Add the vinegar, sugar, fish sauce, cayenne, lemon or lime juice, and ketchup.
Bring to a boil, then reduce heat to medium or until you get a nice strong simmer. Simmer 12-15 minutes, uncovered, or until sauce reduces by one-third. Remove from heat and set aside.
Place a large frying pan or wok over medium-high heat. Drizzle in the oil and add garlic and onion. Stir-fry 30 seconds, then add the vegetables. Stir-fry 2-3 minutes, adding 1-2 Tbsp. of the sweet & sour sauce as you fry, just enough to keep ingredients sizzling.

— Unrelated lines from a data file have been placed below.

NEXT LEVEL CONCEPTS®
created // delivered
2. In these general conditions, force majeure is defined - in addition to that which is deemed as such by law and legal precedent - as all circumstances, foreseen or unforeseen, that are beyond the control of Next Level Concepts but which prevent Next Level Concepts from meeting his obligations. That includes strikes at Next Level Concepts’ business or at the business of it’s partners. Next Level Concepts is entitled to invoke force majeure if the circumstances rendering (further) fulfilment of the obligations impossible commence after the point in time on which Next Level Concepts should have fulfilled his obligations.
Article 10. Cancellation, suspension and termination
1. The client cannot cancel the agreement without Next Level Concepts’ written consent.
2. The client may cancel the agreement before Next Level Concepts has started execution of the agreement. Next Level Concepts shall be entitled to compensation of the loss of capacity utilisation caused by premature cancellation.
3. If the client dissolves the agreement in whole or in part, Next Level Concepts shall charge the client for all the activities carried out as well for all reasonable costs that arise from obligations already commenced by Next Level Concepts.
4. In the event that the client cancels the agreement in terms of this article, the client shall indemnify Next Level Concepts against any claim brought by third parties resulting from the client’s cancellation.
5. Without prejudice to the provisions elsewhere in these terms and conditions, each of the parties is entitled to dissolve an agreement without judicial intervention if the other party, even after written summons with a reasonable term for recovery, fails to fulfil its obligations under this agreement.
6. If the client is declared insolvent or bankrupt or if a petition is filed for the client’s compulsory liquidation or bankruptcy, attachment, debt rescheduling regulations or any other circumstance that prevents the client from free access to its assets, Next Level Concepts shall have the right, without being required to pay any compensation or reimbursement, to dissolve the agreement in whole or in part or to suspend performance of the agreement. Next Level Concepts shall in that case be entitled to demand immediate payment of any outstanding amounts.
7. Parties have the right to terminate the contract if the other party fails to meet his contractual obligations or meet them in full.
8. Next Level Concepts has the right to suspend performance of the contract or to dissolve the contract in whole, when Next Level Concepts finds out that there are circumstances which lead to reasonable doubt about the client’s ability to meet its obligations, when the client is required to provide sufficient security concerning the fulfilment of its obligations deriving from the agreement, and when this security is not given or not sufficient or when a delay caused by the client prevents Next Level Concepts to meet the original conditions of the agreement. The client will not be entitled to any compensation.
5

Add the shrimp plus soy sauce and continue stir-frying until shrimp turn pink on the outside (1 minute).
Add remaining sauce. Stir and bring to a gentle simmer for 1 minute, then reduce heat to medium-low.
In a cup, stir cornstarch into the water with a fork until dissolved. Add this to the stir-fry, stirring slowly. When your stir-fry has thickened enough for your liking (about 1 minute), remove from heat.
Do a taste-test, looking for a balance of sweet and sour, plus a hint of spicy and salty flavors. If too sour, add more sugar; if too sweet or too salty, add more lemon/lime juice. More cayenne can be added for more spice. If you'd like a deeper color, add a few drops red food coloring (optional). Top with toasted sesame seeds, if desired, then serve with Thai rice and enjoy!
Sesame Seeds and How to Toast Them: There are different types of sesame seeds, but we usually only see the white kind at regular supermarkets. Black sesame seeds can be found at Asian/Chinese food stores and are even better for you than the white variety. The easiest way to toast sesame seeds of any color is to place a Tbsp. or two of sesame seeds in a dry frying pan over medium-high heat. Stir continuously until seeds have toasted (light golden brown).
Other Vegetables You Can Add: green pepper, mushrooms, Chinese cabbage or regular cabbage, baby corn.